MIT

Thasos specialises in converting real-time location data from mobile phones into "actionable information". The start-up has spent six years in stealth – one of those on-site at a $10bn-plus hedge fund.

Before Thasos, its founder Greg Skibiski was CEO of Sense Networks, another location data analytics company, which was recognised by Bloomberg Businessweek in the "Top 25 Most Intriguing New Businesses in the World" and named "The Next Google" on the cover of Newsweek. Since the Thasos website went live about three months ago, it too has begun to pick up awards.

Skibiski is an expert on big data and particularly nerdy when it comes to location data, which he has something of a love/hate relationship with. "It's a horrible dataset because it's really difficult to work with, but it's also an amazing dataset because it's so highly dimensional and has relevance to many important things," he says.

It took Thasos a number of years just to build the evaluation framework to grade the quality of data sources and understand whether those sources have predictive capabilities or not.

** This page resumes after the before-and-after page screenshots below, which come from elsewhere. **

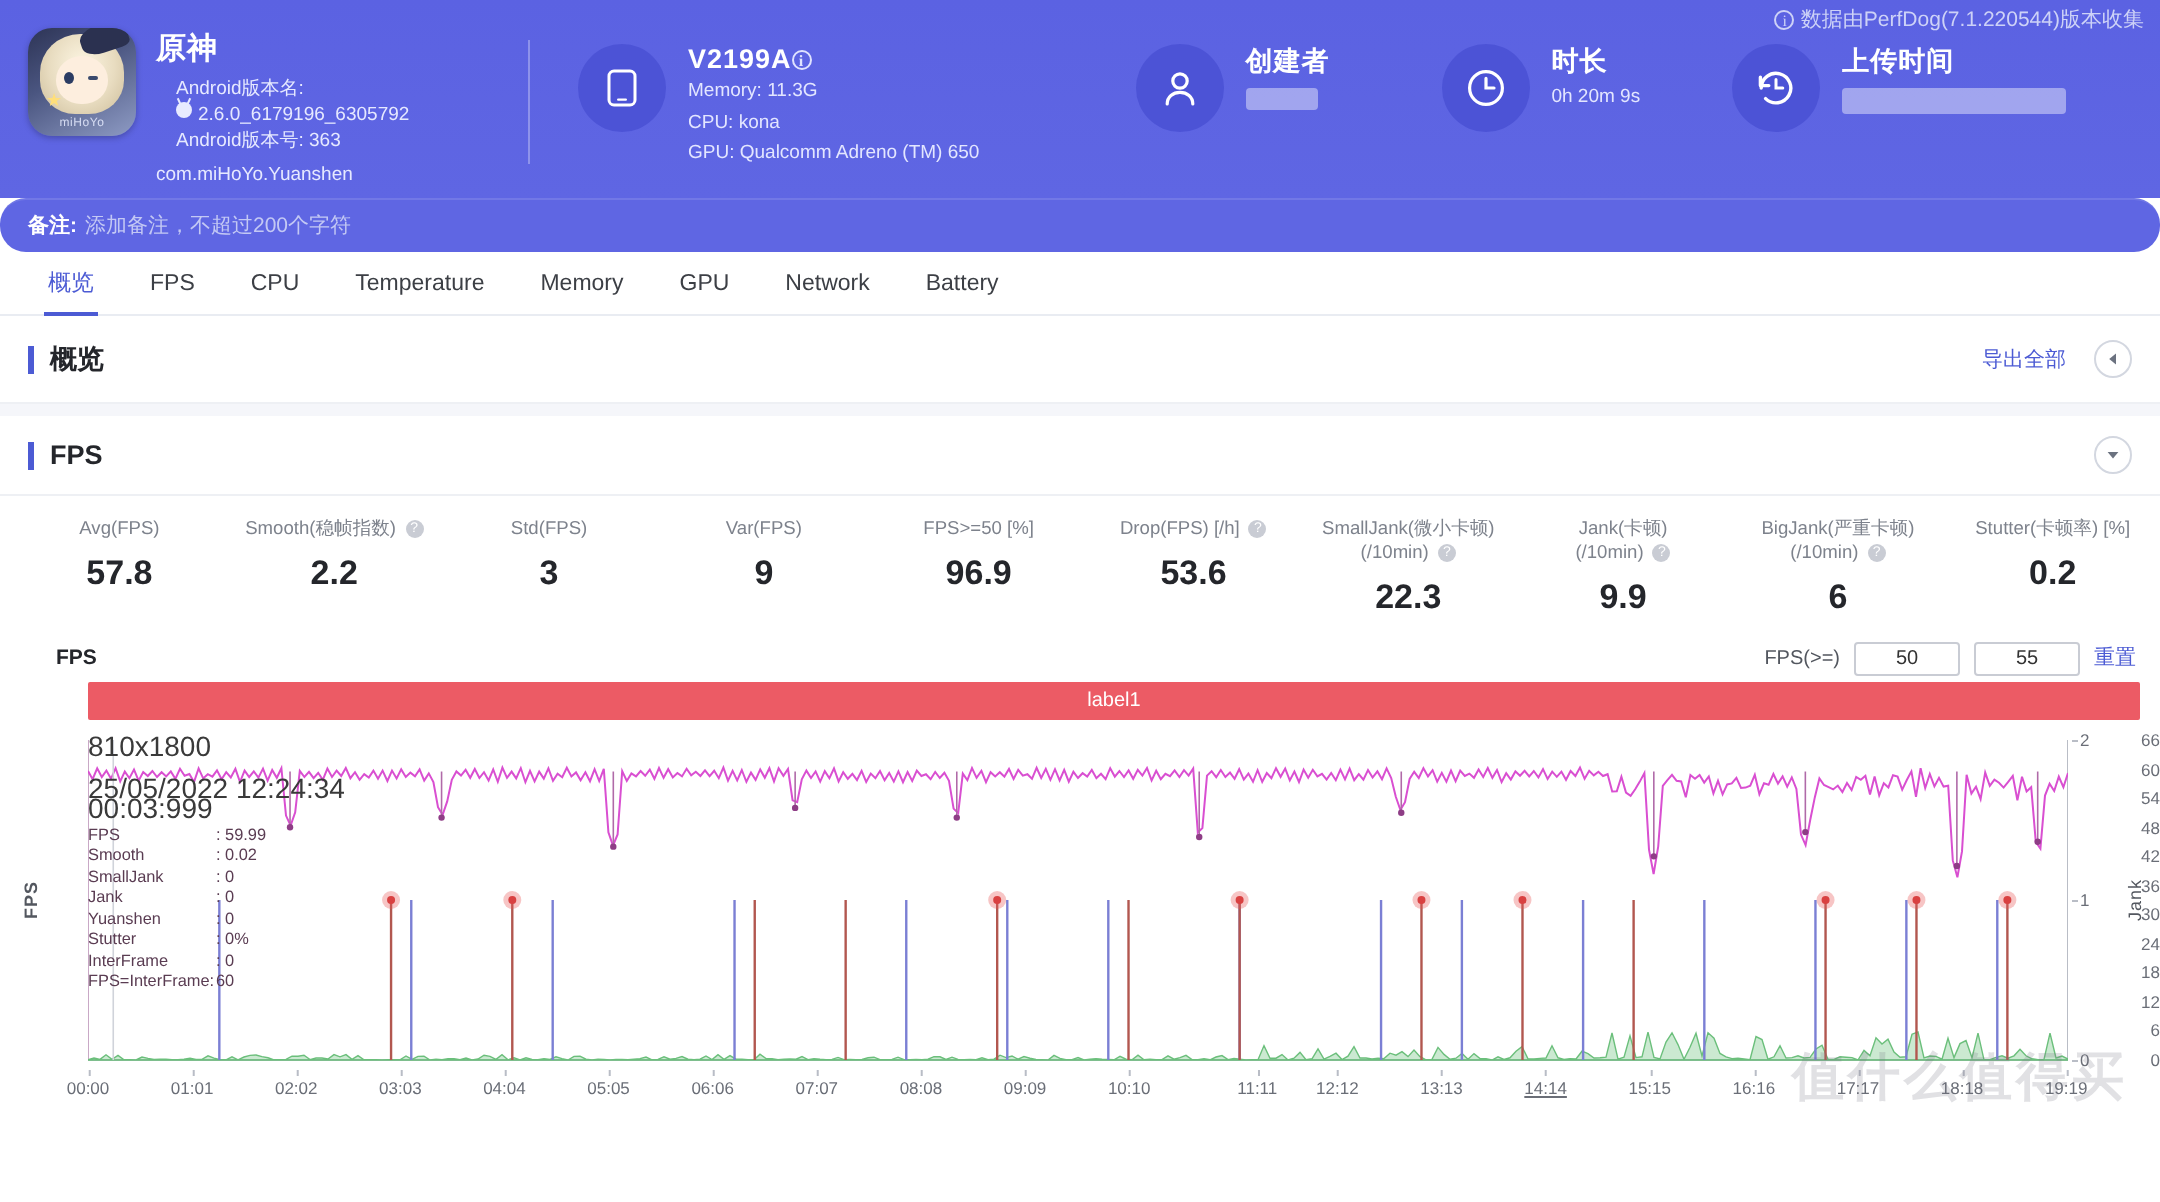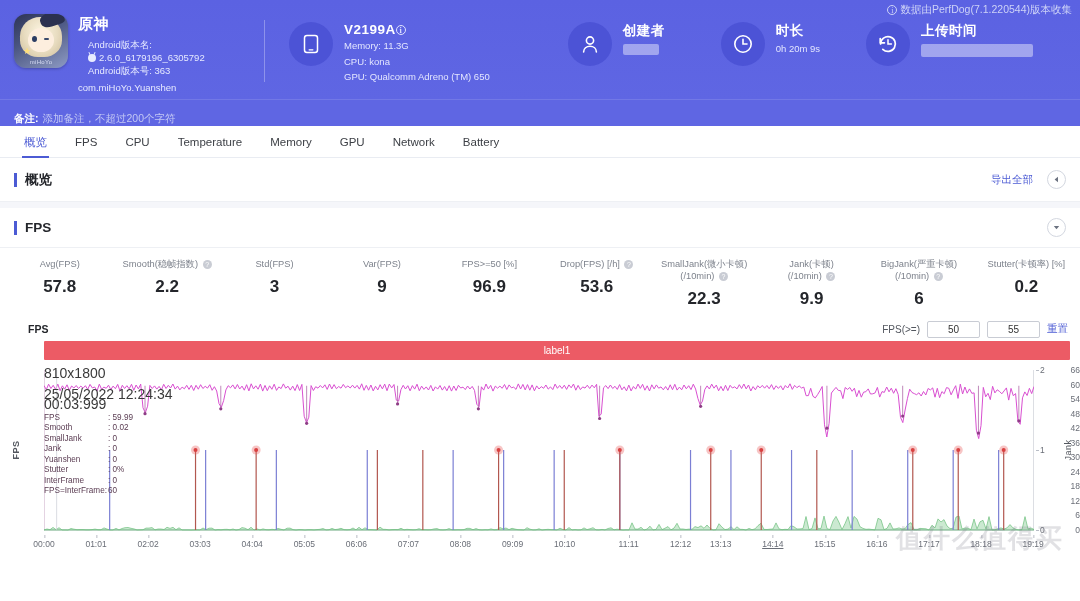"2.6.0_6179196_6305792" .app-rows .android-line { align-items: center -> flex-start }
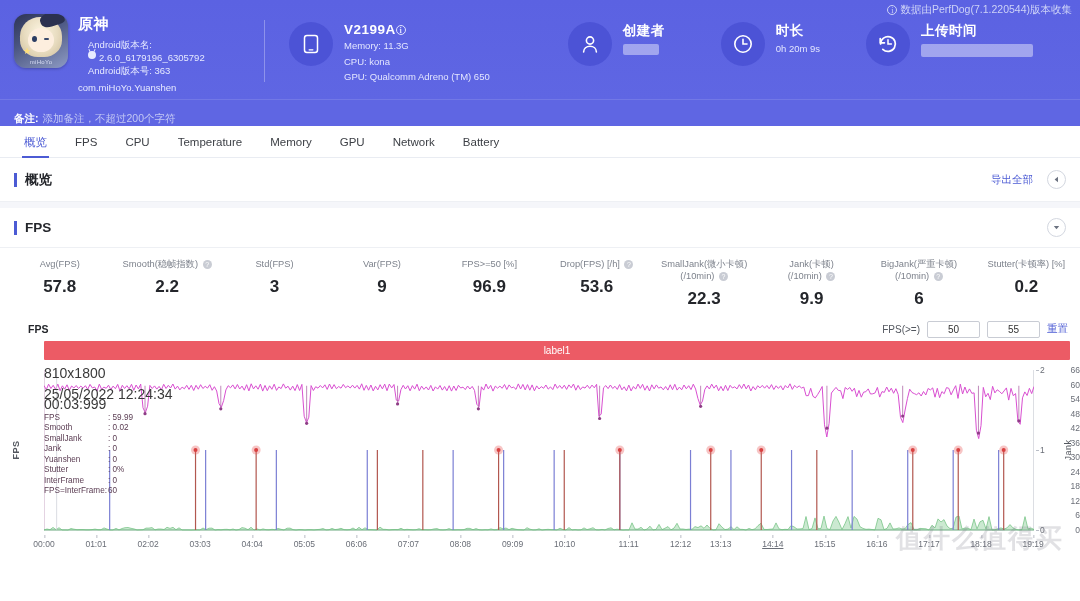"备注:" .note-bar { align-items: flex-end -> center; border-radius: none -> 13px }
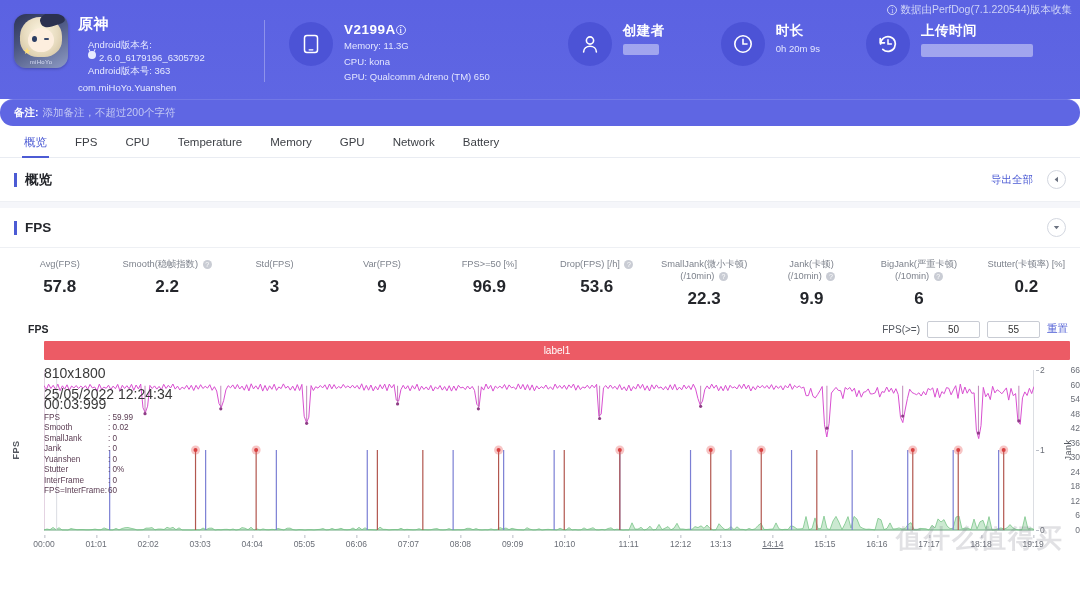"12:12" div.xtick { margin-left: 12px -> none }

A good dataset would involve many millions of users over multiple years. And once these high quality data sources are feeding into to the production platform, there are always upstream errors which makes some percentage of them unusable at any given time.

Being overly reliant on one upstream data source means that if something goes wrong with that, the signal may be incorrect without anyone realising it, which can cost a fund millions. So it's important to have multiple independent data streams with location, notes Skibiski – unlike analysing credit card data, for example, where there might be just one credit card data provider and the data is going to be more or less the same accuracy all the time for any given ticker.

Skibiski recounted how hard it can be to pinpoint where such errors originate. "One time, we had all this erroneous data streaming in and we couldn't figure out what was going on until we finally tracked [the error] down with the data provider, and it took us over a month. Remember this is data exhaust in many cases so they [providers] are not using it for anything and not looking at it very carefully."

The example he gave involved servers that were processing the incoming location data from the phones, where a timer on the server would grab the data every day at a certain time and then it would send this on. What happened was one of the servers got too busy and was grabbing the file and sending it before all the data was finished writing into it.

"That meant we saw less location pings at certain places, which caused us to think that the number of people there was less, which produced a bad read on the foot traffic for a particular retailer. It took us and the source a long time to figure out and de-bug that it was a quirky server error on a single machine, deep in the middle of their infrastructure," said Skibiski.

"We now have many different sources and combine them all together so that they cross-validate each other, so we know that we have a stable signal and we can quantify the expected error rate against ground truths that we track."

Once some anomaly has been detected, the offending data source is rotated out of the main feed, then the problem must be tracked down, fixed, and the historical data corrected. By the time it's put back into the main feed usually another one is broken. This is normal day-to-day business, said Skibiski.

"In addition, for each feed of location data, the data is generated using some unique methodology, at different frequency rates, by groups of people that have different biases: one is older people; one is younger people; one is metro people; one is country people, driving around in cars.

"There are many different biases and noise or error patterns in each source, so all of these have to be corrected and normalised separately, and monitored independently against ground truths to make sure that all of the sources are more or less correct, and also cross-validate each other. Only after all this is working reliably do you have even the beginnings of a real-time feed that can be used by investors as a primary source.

"The real test isn't in finding the high quality data, though that does take forever given the amount of legal contracts and negotiation involved. It's the error correction, noise reduction, and normalisation processes – that's what our PhDs have spent years developing, that's the key IP that makes it work. And there's just no substitute for time in solving these kinds of complex problems. Every month we would measure success by watching the Bloomberg and seeing that we had shaved a few basis points off our of out-of-sample error rate."

Another challenge came from the direction of the cloud, recalls Skibiski. At the time, his company processed everything on Amazon AWS, but one of his big data sources did everything on Azure. It turned out the data was so big it could not be moved over from Azure's datacenter to the AWS datacenter in the same city and also processed within the same day. "We had to rewrite everything to run also in Azure because we had no choice," he said.

"So it's a massive amount of effort with location data. It took us years to be able to figure out how to do all this well enough to sell into the financial services industry. And keep in mind this is the second company I've started that just analyses location data, so I walked in knowing quite a bit.

"If you get raw credit card data, for instance, it's highly valuable and not as hard to work with – it's the poster child for alternative data. Location data, however, can be used to analyse many more things than just consumer spending. For example, hours worked in a company's factories, contractors shopping at lumberyards for building supplies, or employment across different sectors. And don't forget our data is international, that's a whole new world for real-time economic measurement.

"Of course if location data was as easy to work with as other kinds of data, you wouldn't need companies like Thasos, so I guess we've got to be grateful."

Greg Skibiski, founder of Thasos, will be talking about big data analytics at Newsweek's AI and data science conference in New York.